WHAT TO DO:
The output should be every line below that includes the word "circle".

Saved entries
>>>
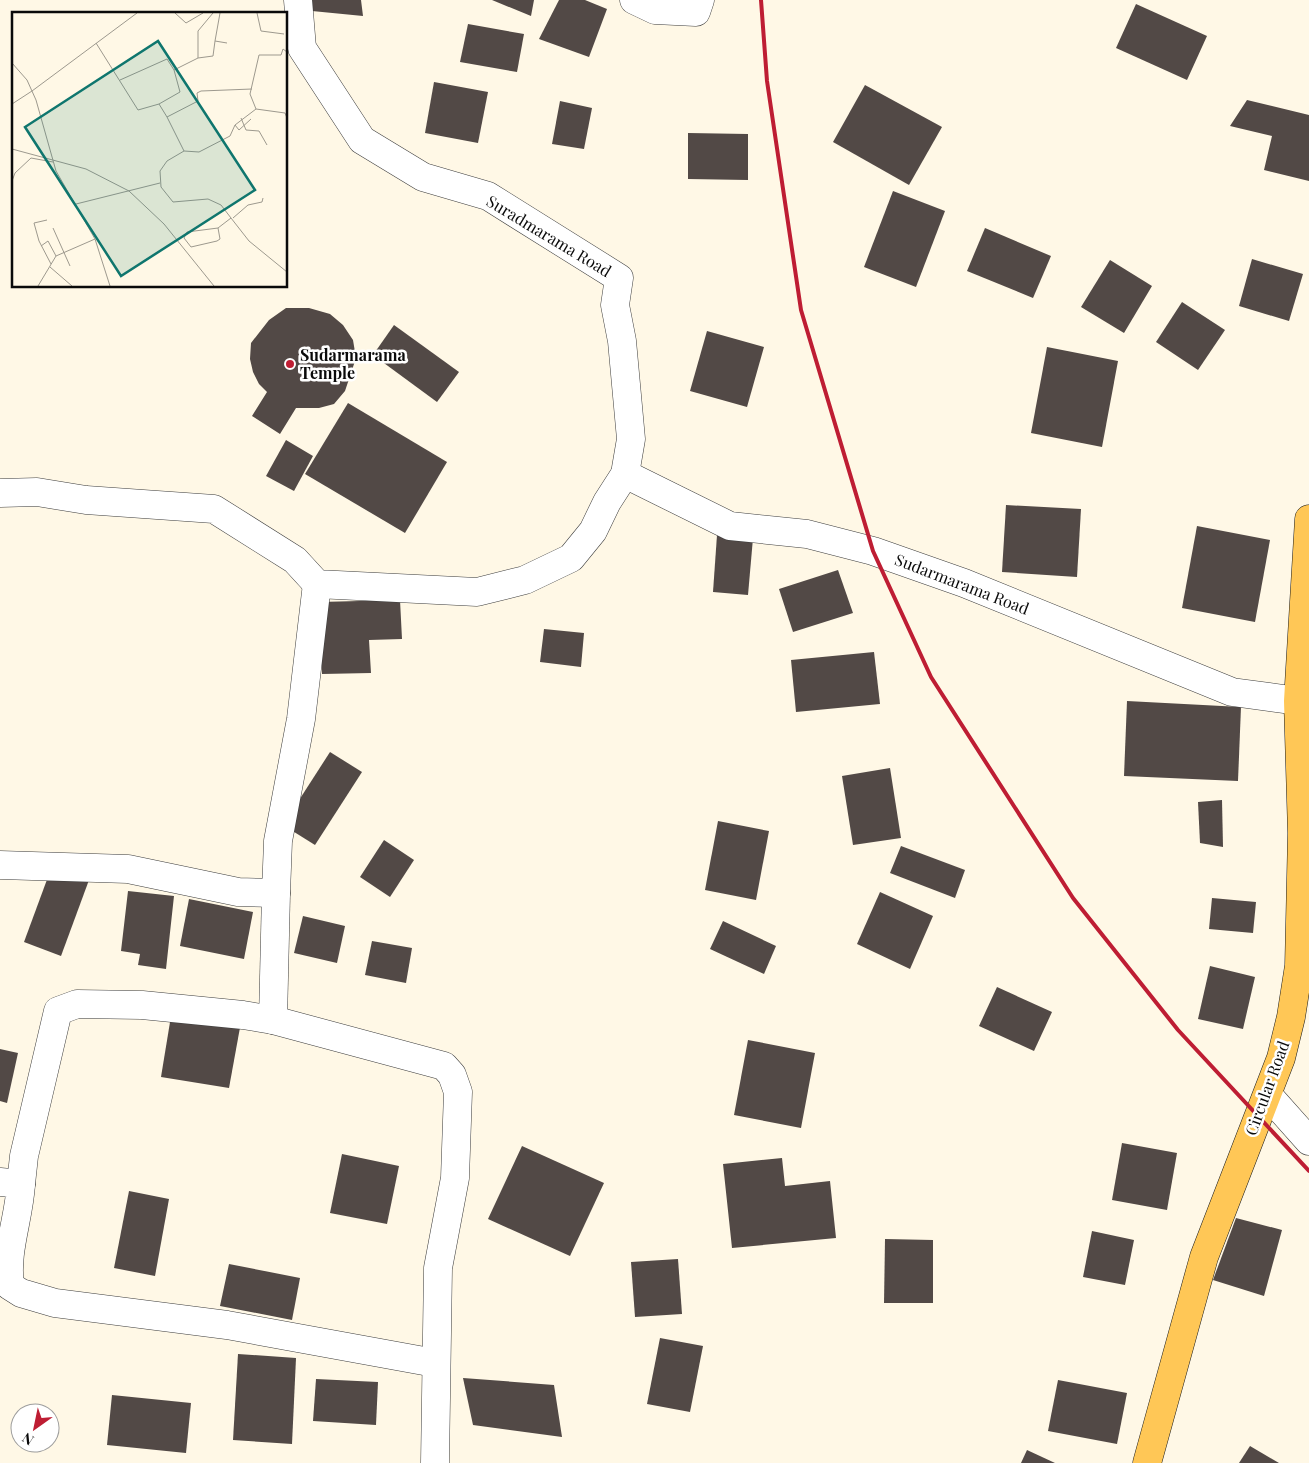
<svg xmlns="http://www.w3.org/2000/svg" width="1309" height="1463" viewBox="0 0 1309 1463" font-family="'Playfair Display',serif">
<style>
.building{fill:#524946}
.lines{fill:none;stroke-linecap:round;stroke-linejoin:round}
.minor-casing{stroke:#3d3d3d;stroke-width:29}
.major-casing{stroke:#1b1b1b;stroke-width:29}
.minor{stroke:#fff;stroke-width:28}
.major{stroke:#ffc756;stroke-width:28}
.rail{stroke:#be1d33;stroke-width:4}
.poi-dot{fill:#be1d33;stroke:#fff;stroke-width:2}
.labels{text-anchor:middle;stroke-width:5;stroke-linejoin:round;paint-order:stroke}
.street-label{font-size:16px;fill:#0a0a0a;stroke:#fff}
.poi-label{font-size:16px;font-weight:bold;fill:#0a0a0a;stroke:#fff;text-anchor:start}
.inset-road{fill:none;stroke:#9d998e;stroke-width:1}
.view{fill:#0f766e;fill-opacity:0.15;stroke:#0f766e;stroke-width:2.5}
.inset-edge{fill:none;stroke:#0a0a0a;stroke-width:2.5}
</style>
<rect width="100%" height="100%" fill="#fff8e6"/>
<!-- building -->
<g class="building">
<polygon points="312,0 361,0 363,16 312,11"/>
<polygon points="492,0 534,0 531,16"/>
<polygon points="559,0 585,0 607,9 589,57 539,39"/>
<polygon points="1136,4 1207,36 1187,80 1116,48"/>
<polygon points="468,24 524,34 517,72 460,62"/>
<polygon points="434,82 488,92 478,143 425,133"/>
<polygon points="865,85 942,127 909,185 833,142"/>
<polygon points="1247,100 1309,115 1309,181 1264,170 1272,136 1230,126"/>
<polygon points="560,101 592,108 584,149 552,144"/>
<polygon points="688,133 748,134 748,180 688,179"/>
<polygon points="893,191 945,211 916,287 864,267"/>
<polygon points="985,228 1051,256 1033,298 967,271"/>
<polygon points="1252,259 1303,274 1289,321 1239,306"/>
<polygon points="1110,260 1152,286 1124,333 1081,307"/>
<polygon points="1182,302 1225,330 1198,370 1156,342"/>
<polygon points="286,308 309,308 330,314 343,325 353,340 356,358 345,391 334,404 319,408 296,408 280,434 252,416 267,392 259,384 253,372 250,359 251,343 269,320"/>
<polygon points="394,325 459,372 437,402 373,355"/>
<polygon points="707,331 764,347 747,407 690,391"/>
<polygon points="1047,347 1118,361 1102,447 1031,433"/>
<polygon points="348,403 447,462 405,533 305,474"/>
<polygon points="286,440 313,456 294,491 266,476"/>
<polygon points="1006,505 1081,509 1077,577 1002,572"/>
<polygon points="1197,526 1270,540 1255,622 1182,608"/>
<polygon points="717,535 753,538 748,595 713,592"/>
<polygon points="838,570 853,613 793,632 779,589"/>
<polygon points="400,600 402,639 369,640 371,673 322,674 319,602"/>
<polygon points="544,629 584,633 581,667 540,662"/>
<polygon points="874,652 880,704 796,712 791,660"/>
<polygon points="1127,701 1241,707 1238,781 1124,776"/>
<polygon points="330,752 362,772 315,845 283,825"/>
<polygon points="890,768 901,838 853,845 842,776"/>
<polygon points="1222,800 1223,847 1200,843 1198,802"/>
<polygon points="718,821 769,831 756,900 705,890"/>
<polygon points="384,840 414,860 390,897 360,877"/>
<polygon points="901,846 965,870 955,898 890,873"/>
<polygon points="52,866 89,880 61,956 24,942"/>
<polygon points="128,891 174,896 166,969 138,965 140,954 121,951"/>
<polygon points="880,892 933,916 910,969 857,944"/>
<polygon points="1212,898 1256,902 1253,933 1209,929"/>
<polygon points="189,899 253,912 244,959 180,946"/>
<polygon points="303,916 345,926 337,963 294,953"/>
<polygon points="723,921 776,946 764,974 710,949"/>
<polygon points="372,941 412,948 406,983 365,975"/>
<polygon points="1210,966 1255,977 1243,1029 1198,1019"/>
<polygon points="997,987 1052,1012 1034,1051 979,1026"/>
<polygon points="172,1010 241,1022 229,1088 161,1077"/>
<polygon points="748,1040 815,1053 801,1128 734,1115"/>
<polygon points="0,1049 18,1053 7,1103 0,1101"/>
<polygon points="1122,1143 1177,1153 1167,1210 1112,1200"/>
<polygon points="522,1146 604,1183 570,1256 488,1219"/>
<polygon points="342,1154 399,1166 387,1224 330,1213"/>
<polygon points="782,1158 785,1186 830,1181 836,1238 732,1248 723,1164"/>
<polygon points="129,1191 169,1199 155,1276 114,1268"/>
<polygon points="1236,1218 1282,1230 1264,1296 1213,1280"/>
<polygon points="1092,1231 1134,1240 1125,1285 1083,1277"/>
<polygon points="885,1239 933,1240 933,1303 884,1303"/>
<polygon points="678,1259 682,1314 635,1317 631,1262"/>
<polygon points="229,1264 300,1278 292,1320 220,1306"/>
<polygon points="660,1338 703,1346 690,1412 647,1404"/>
<polygon points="238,1354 296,1358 292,1444 233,1440"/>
<polygon points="463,1378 554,1385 562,1437 473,1425"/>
<polygon points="316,1379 378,1382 376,1425 313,1421"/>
<polygon points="1058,1380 1127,1393 1117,1444 1048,1431"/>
<polygon points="112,1395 191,1403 186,1453 107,1445"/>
<polygon points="1250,1446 1279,1463 1239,1463"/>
<polygon points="1027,1450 1055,1463 1021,1463"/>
</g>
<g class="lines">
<defs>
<g id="minor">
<polyline points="634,0 655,10 696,12 700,0"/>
<polyline points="625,474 730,526 807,534 873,551 964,583 1232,692 1298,701"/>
<polyline points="0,493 37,492 86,500 214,509 295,560 317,584 477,592 525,580 571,558 593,531 607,502 625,474 631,439 622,341 615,305 619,278 488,196 423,177 362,140 302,48 298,0"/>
<polyline points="0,865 128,869 238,892 276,893 278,841 301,719 317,584"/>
<polyline points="273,1020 276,893"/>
<polyline points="1268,1095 1309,1141"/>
<path d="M0,1182l21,2c-2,35 -16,67 -11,102l11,7 34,10 172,22 208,38"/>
<polyline points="21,1184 24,1156 58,1011 77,1004 142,1005 243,1015 273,1020 444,1066 452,1075 458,1092 455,1178 438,1268 435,1463"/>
</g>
<polyline id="major" points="1147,1463 1204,1257 1281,1058 1291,1017 1299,966 1302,833 1298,701 1309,519"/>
</defs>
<!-- minor casing -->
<use href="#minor" class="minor-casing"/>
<!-- major casing -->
<use href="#major" class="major-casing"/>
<!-- minor -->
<use href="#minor" class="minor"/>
<!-- major -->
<use href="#major" class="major"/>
<!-- rail -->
<polyline class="rail" points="761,0 767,81 801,310 873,551 931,677 1073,898 1178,1030 1309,1171"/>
</g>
<!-- markers -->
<circle class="poi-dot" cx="290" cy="364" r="5"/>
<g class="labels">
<!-- street labels -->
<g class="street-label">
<text transform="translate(549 236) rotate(31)" y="6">Suradmarama Road</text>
<text transform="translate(962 584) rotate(21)" y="6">Sudarmarama Road</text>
<text transform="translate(1267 1088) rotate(-70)" y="6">Circular Road</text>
</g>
<!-- poi labels -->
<g class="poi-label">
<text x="300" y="361">Sudarmarama<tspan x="300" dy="18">Temple</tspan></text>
</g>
</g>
<!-- overview -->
<g transform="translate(12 12)">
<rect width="275" height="275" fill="#fff8e6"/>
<path class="inset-road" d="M163,1l11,10 17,-10M201,1l-15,18v27l15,-2 2,-15M208,1l-5,28 12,2M245,1l4,18 23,3M84,31l42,67 21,-6 21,-12 -6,-22M0,51l15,17 9,20 20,71 39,68 15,47M108,68l47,-21 7,11 24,-12M20,79l105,-78M0,92l20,-13M147,92l8,13M244,97l-6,-15 9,-39h22l2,-6 4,3M229,106l5,12 13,1 8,14M223,113l4,5 12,-11M0,137l74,20 43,22 35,33 50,62M172,139l-17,-34 31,-16 -1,-8 4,-2 51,-2M0,169l3,-8 16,-15 22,4M64,192l84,-21M219,206l-10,-13 -13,-6 -35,3 -12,-15 -1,-16 7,-10 17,-10 15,1 31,-16 5,-11 21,-16 29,4 2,5M221,206l15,-13 14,-3 1,-4M35,208l-13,3 5,18 12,23M41,216l17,38M206,216l2,11 -3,2 -26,6 -7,-9 3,-6 31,-4 13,-10 18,23 38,31M29,234l7,-5 8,15M38,255l22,19M26,274l18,-30 39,-17"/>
<path class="view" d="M146,29l97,149 -134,86 -96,-149z"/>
<rect width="275" height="275" class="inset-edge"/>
</g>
<!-- north arrow -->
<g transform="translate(35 1428) rotate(213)"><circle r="24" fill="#ffffff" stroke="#9d9d9d"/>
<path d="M0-4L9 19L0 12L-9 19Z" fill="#be1d33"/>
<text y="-8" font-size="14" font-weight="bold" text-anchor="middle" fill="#0a0a0a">N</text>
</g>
</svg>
<<<
THE COMPLETED TASK:
<circle class="poi-dot" cx="290" cy="364" r="5"/>
<g transform="translate(35 1428) rotate(213)"><circle r="24" fill="#ffffff" stroke="#9d9d9d"/>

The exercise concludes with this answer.